Недаром сталинский период вызывает восторги также и у современных реакционеров. Когда столь одиозный церковный деятель, как Всеволод Чаплин, отмечает положительные стороны советского общества, то ясно, что его больше всего привлекают внешние государственные успехи, в том числе в плане тотального контроля над подданными. Об этом он совершенно ясно высказался в другом случае: «То, что было до революции и отчасти после II Мировой войны, а теперь возвращается — это норма российского общественного устройства». Особенно характерно выражение надежды (не такой уж шаткой), что подобие тоталитарного строя ныне возвращается.

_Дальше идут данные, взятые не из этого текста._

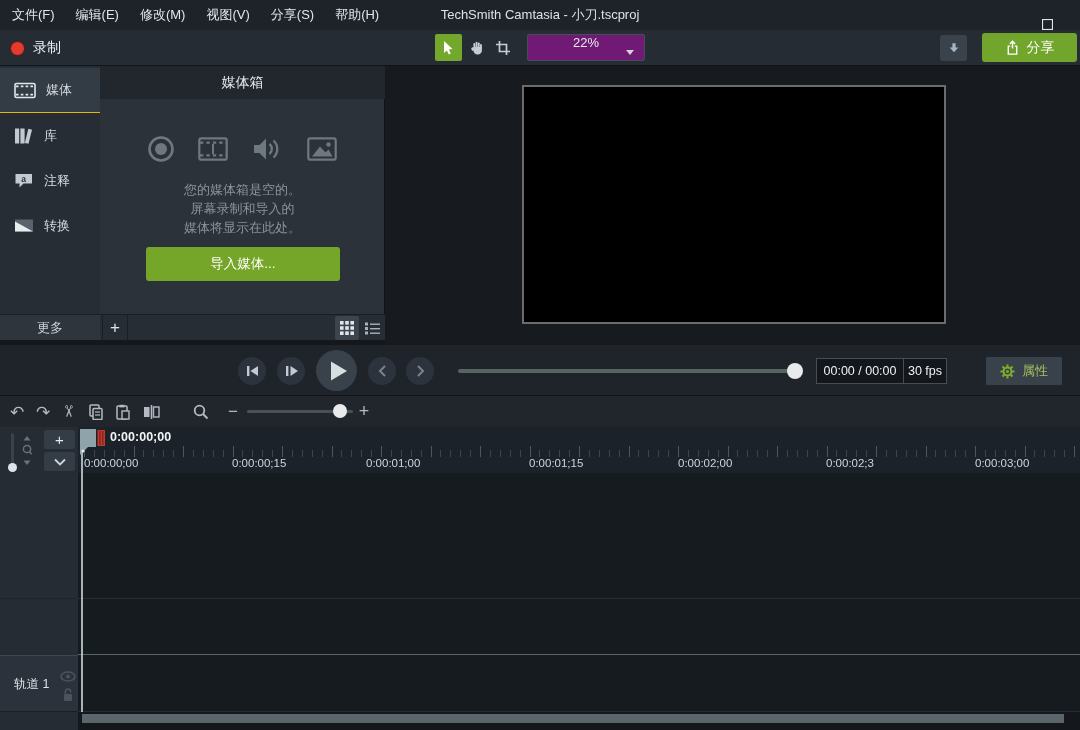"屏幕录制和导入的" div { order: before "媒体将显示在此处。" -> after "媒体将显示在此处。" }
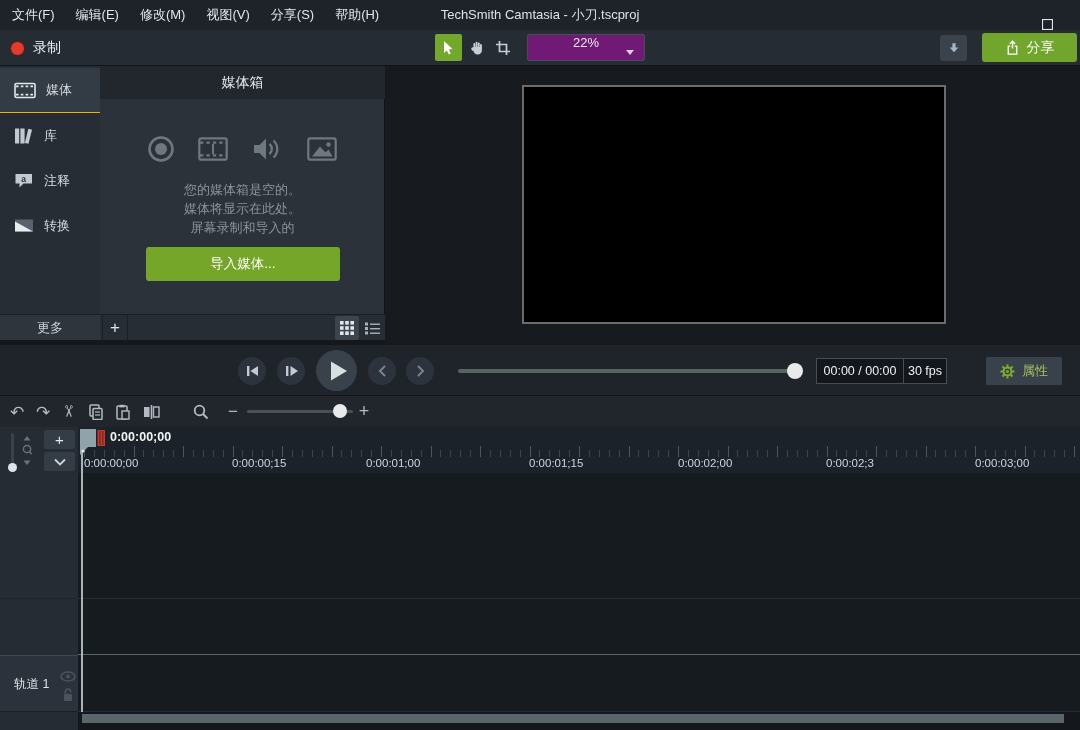"0:00:02;3" span.ruler-label { text: 3 -> 15 }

Это радует как отпетых реакционеров, так и «красных державников», по недоразумению или лукавству именующих себя социалистами и коммунистами.

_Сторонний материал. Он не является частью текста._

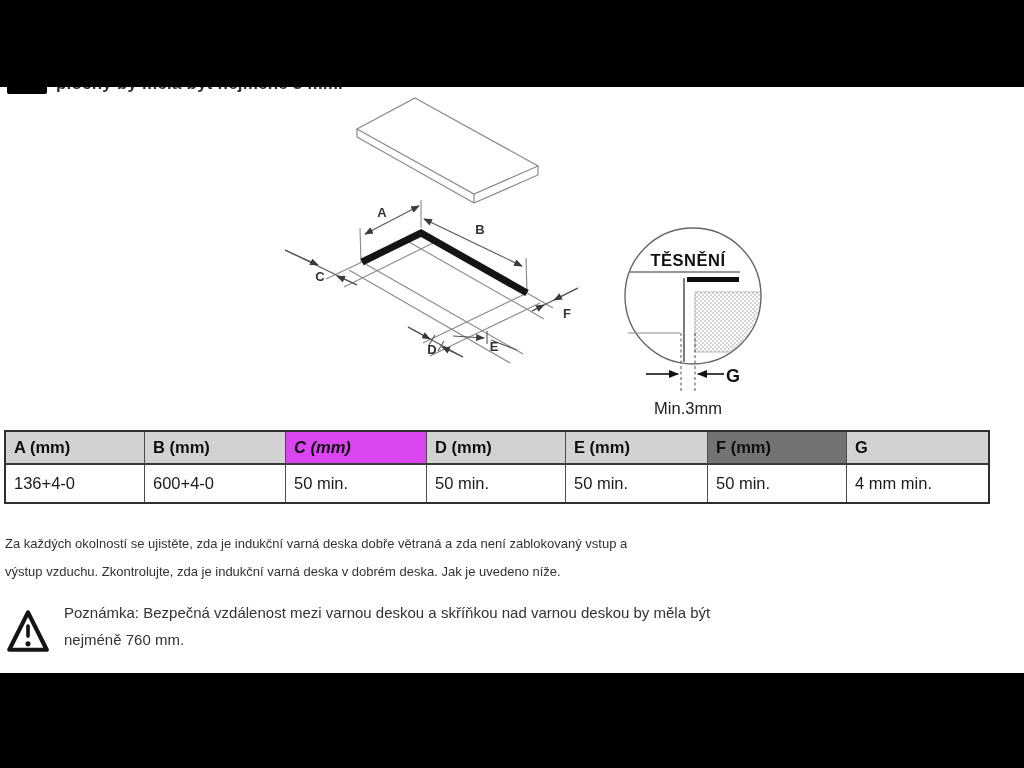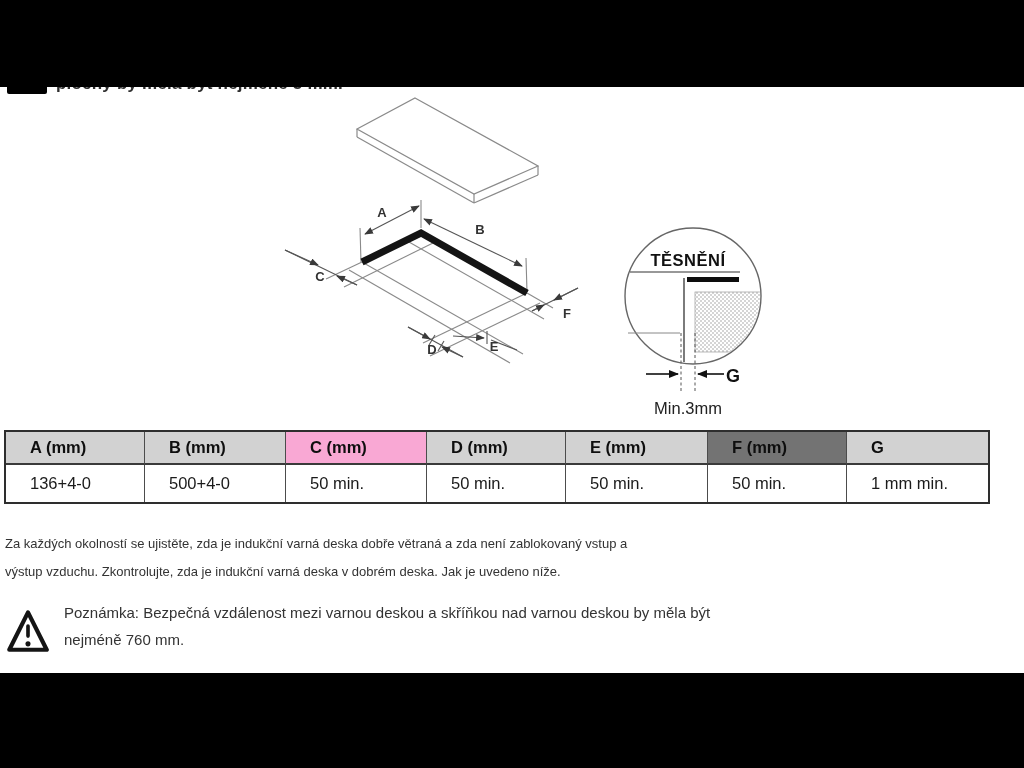"A (mm)" .cell { padding-left: 24px -> 8px }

«Красные державники» эксплуатируют стихийную ностальгию по советскому прошлому, а не сознательные социалистические настроения. Это особенно явствует из того, что они откровенно блокируются с реакционерами. Одно известное движение наших дней яростно выступало против ювенальной юстиции, как будто это главная проблема современной России. О реализации ювенальной юстиции можно и нужно спорить. Её современную практику (где она введена) есть за что критиковать. Но сам её принцип означает лишь, что государство (то есть, по идее, народ через демократические институты!) вправе и обязано ограждать детей от насилия в семье. Что может служить альтернативой этому принципу? Только принцип частной собственности на детей!

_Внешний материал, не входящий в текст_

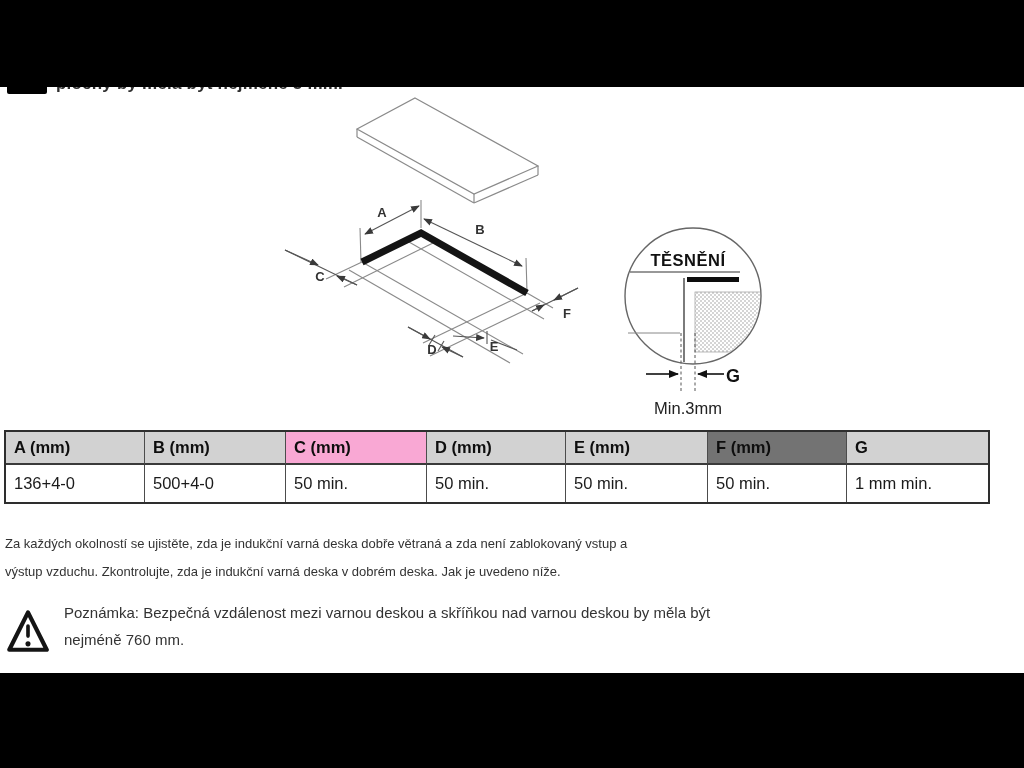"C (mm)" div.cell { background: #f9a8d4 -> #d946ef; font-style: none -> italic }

Поэтому неудивительно, что в неприятии самой идеи общественного контроля над воспитанием детей ярый либертарианец и «атеист» Александр Никонов солидарен с завзятым церковным радикалом Димитрием Смирновым. В основе воззрений обоих — охрана права частной собственности родителей/опекунов на детей. Учитывая, что последние законы в этой сфере уже ввели по сути дела государственное крепостное право на детей-сирот, не удивительно будет, если эти же или подобные им деятели скоро начнут доказывать обоснованность права на рабовладение, исходя из того же абсолютного примата частной собственности. Ну, а солидарность вождистской «Сути времени» с выразителями идеологий крайнего индивидуализма и сословно-феодального корпоративизма как нельзя более симптоматична.
Что же касается других «коммунистов», то постоянное заискивание руководства КПРФ перед церковной иерархией давно уже никого не удивляет. Удивительно другое: то, что многие продолжают искренне считать эту партию социалистической. Это как раз показатель того, что между социалистическими принципами и советским прошлым в умах людей присутствует изрядная путаница. То-то бы порадовался сейчас Сергей Зубатов, воскресни он вдруг! Его мечта о «полицейском социализме» — верноподданной православно-самодержавной партии, атрибутирующей себя как левая — осуществилась.
Впрочем, внешнее почитание Ленина большинством формальных коммунистов давно уже носит черты квази-религиозного поклонения, этакого карго-культа. Когда дух учения полностью и безжалостно выхолощен, остаётся только почитать «святые мощи».
Так или иначе, борьба за социальное освобождение в наше время не может иметь общего со стремлением реставрировать подобие государственной и общественной модели СССР. А эксплуатация такой утопической ностальгии объективно служит только укреплению авторитарного господства нынешней олигархии.